**Study text**:

Segment Open

To those who ask what patriotism is, how devotion should be, we will point to you. We will point to Akif, who in 1916, when setting out on a journey to Najd on behalf of the Special Organization to organize Ibn Rashid against Sharif Hussein, refused the money offered to be left at his home, saying, “Shall we kill a service we believe to be for the good by striking it with gold?”; We will point to Akif, who said, “My dear Eşref, we sought to build our material and spiritual being through our own sincere feelings and our selfless emotions that seek the positive, the good, and the right. Perhaps the highest feeling in humanity is this: to find one’s way and walk in the direction of one’s own conscience and sound judgment, even against society.”
To those who ask what it means for a country to be ungrateful to its own children, what it is like for a great state to fall into the hands of “small men,” we will show your funeral, Akif Bey.
We will show that even in the final days you spent in your homeland, when you were ill, your house was kept under surveillance; and that after your death, while the official authorities did nothing, the university students, “Asım’s” youth, who took directorate of your funeral and carried your coffin, wrapped in the Kaaba cloth and the flag, on their shoulders to Edirnekapı, were identified one by one and reprimanded by their school administrations.
We will show that despite your poverty, despite the fact that you had served as a deputy in Parliament, you were not granted a pension, nor even given any work. We will show the despicable attitudes of those who were nowhere to be seen during the National Struggle, when you were traveling through Burdur, Kastamonu, Konya, Afyon, and Eskişehir at Kemal’s order, calling the people to resistance through sermons, yet who in the 1920s appeared in Ankara as if they were the owners of the new order, scolding you and causing your “resentment.” To those who ask, how can a person not be understood or misunderstood?, we will point to the truly “reactionary” conservatives who felt raw about the fact that your taking Muslim intellectuals who emphasize reason and renewal, such as Jamal al-Din al-Afghani and Muhammad Abduh as role models. We will show those chronic “rightists” who published your “Safahat” and, in its preface, tried to appropriate you away from yourself, claiming “you were not a Unionist,” supposedly keeping Akif apart from their obsessions with a “right-wing” hatred of the Unionists. We will show the so-called Islamists who could not “grasp” that the newspapers Sebilürreşad and Sırat-ı Müstakim, which you published with Eşref Edip, were the organs of the Islamist wing of the Committee of Union and Progress.
To those who ask how injustice can be done to the poet of a nation’s National Anthem, we will show you.

Segment Closed

**Work item A**:
Write out the stretch of the tribute to Akif from "To those who ask what it" through "funeral, Akif Bey.".
**Work item B**:
According to the tribute to Akif, which two newspapers did he publish with Eşref Edip?
**Work item C**:
Proceed with the tribute to Akif from the point where it stops.
The items that come after this are not needed.

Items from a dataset
Segment Open

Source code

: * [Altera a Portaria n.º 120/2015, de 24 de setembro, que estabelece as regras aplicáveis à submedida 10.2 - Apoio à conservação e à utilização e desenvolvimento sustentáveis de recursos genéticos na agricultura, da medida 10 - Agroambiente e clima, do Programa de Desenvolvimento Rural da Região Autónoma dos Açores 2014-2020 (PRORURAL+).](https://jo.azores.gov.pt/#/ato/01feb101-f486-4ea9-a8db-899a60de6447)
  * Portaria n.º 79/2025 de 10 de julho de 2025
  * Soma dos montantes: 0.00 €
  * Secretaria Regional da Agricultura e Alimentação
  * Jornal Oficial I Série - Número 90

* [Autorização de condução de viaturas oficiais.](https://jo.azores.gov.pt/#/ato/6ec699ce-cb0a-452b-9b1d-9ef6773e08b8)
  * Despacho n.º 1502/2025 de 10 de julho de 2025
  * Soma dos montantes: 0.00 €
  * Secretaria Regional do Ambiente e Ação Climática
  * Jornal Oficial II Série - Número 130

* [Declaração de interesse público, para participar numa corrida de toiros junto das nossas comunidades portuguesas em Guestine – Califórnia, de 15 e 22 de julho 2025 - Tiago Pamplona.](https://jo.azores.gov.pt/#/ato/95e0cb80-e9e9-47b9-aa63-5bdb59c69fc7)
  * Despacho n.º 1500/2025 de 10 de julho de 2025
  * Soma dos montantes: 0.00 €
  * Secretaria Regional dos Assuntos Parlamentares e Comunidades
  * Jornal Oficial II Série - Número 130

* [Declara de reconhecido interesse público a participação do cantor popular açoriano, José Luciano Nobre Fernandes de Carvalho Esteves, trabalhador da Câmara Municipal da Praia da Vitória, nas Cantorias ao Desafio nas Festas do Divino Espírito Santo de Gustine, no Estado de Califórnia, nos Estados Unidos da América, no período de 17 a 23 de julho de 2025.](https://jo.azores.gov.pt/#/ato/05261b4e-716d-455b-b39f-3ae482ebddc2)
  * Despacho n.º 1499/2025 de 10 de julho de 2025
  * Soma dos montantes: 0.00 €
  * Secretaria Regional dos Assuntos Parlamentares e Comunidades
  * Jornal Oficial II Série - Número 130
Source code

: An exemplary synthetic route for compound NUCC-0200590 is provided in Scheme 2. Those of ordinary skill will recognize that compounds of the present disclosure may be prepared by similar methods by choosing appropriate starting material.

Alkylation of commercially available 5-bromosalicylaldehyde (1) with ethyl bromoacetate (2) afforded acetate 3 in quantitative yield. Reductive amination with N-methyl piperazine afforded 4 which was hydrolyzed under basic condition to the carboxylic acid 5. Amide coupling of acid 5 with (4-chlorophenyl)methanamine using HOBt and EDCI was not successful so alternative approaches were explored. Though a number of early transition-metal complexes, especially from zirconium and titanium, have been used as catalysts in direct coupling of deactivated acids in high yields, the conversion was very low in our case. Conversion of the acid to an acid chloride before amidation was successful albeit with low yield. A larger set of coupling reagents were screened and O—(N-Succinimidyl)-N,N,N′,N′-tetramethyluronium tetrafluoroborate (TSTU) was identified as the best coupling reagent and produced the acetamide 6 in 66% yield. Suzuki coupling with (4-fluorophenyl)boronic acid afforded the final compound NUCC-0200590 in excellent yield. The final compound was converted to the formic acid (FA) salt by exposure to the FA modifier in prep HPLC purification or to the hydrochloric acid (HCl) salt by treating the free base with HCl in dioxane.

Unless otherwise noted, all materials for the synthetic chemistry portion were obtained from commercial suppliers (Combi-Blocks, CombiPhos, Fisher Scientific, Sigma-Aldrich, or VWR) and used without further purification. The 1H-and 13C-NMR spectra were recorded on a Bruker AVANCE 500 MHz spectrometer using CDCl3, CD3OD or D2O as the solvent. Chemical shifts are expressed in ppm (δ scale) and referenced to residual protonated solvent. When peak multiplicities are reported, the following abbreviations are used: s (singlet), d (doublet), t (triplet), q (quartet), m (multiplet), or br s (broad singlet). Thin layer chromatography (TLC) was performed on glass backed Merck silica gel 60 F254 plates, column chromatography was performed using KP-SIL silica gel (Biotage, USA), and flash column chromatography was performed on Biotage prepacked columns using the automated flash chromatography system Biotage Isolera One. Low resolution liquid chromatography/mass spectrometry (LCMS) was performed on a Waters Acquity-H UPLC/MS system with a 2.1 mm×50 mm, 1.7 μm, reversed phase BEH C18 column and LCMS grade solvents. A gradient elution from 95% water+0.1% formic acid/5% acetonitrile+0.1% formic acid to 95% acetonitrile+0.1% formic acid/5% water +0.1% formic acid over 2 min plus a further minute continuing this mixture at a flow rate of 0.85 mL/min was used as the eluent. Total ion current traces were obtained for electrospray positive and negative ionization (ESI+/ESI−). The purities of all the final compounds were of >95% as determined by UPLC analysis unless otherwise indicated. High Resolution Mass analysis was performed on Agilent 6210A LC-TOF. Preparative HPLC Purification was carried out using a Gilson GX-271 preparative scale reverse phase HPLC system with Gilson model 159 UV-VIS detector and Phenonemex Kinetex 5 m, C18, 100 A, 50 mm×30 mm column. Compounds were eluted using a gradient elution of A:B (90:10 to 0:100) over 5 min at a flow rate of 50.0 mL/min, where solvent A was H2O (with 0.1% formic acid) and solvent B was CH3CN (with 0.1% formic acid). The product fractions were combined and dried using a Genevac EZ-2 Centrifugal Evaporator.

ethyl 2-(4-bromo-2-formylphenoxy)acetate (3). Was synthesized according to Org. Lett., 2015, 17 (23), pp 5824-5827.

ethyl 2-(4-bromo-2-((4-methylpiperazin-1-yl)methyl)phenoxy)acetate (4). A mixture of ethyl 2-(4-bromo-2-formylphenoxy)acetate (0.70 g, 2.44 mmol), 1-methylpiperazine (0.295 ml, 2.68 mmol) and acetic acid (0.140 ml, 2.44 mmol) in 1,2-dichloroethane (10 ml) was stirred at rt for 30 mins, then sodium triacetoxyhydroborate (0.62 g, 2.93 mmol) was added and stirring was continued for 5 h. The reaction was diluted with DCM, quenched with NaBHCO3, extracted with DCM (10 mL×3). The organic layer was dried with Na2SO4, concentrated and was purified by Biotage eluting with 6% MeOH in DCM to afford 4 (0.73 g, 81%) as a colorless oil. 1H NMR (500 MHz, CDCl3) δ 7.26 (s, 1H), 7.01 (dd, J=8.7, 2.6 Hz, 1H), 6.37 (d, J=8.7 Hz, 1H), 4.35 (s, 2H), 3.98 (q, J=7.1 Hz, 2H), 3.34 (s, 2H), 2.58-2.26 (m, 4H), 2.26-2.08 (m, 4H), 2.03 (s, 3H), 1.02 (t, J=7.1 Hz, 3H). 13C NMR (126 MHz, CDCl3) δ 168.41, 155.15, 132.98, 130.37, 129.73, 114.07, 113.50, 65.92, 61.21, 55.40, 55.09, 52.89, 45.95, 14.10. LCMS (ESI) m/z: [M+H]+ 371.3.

Segment Closed

**Exercise output A**:
To those who ask what it means for a country to be ungrateful to its own children, what it is like for a great state to fall into the hands of “small men,” we will show your funeral, Akif Bey.

**Exercise output B**:
Sebilürreşad and Sırat-ı Müstakim.

**Exercise output C**:
We will show them how, during the coup days, the National Anthem was forced upon people in prisons at gunpoint, how it was used as torture in schools, how it was reduced to a formal ceremony consisting of old words stripped of its content and meaning, and how those who feel raw about the spirit of independence but could not give up its benefits used the 10th Year March against you. We will always love you and we will teach you to our children as well, Akif Bey.
That is why I believe it is necessary to criticize you and to transcend you by internalizing you. Because you were never left where you were, and you were instead used as material by a bizarre, later-emerging right-wing religiosity, a hollow political ideology built on always losing and empowering the winners. Rescuing you from the hands of these “almond-moustached” types who have embraced opposition as destiny, who are deemed to have lost even when they win, who cannot shake off a psychology of guilt and illegitimacy, who try to exist with a withdrawn and timid personality, with a fearful, downcast soul, and with a hypocritical language, is our bounden duty.
Taking the inspiration from where you left off in resentment, from where you stopped because you could not go on, and making it speak to the understanding of our age is our binding duty…
And we also owe it to see, in Ankara, the grandchildren of those who once scolded you. We owe you much, as you can see. With that merciful side of yours, please do not erase your claims… No, please, be a “hawkish” on this matter. Act politically, do not withhold your anger… And please, do not forgive this country, this nation, and us, until we have compensated for your shortcomings and deficiencies.
Akif Bey…!
I respectfully kiss your hands and entrust you to the Oneness of God!
Rest in mercy!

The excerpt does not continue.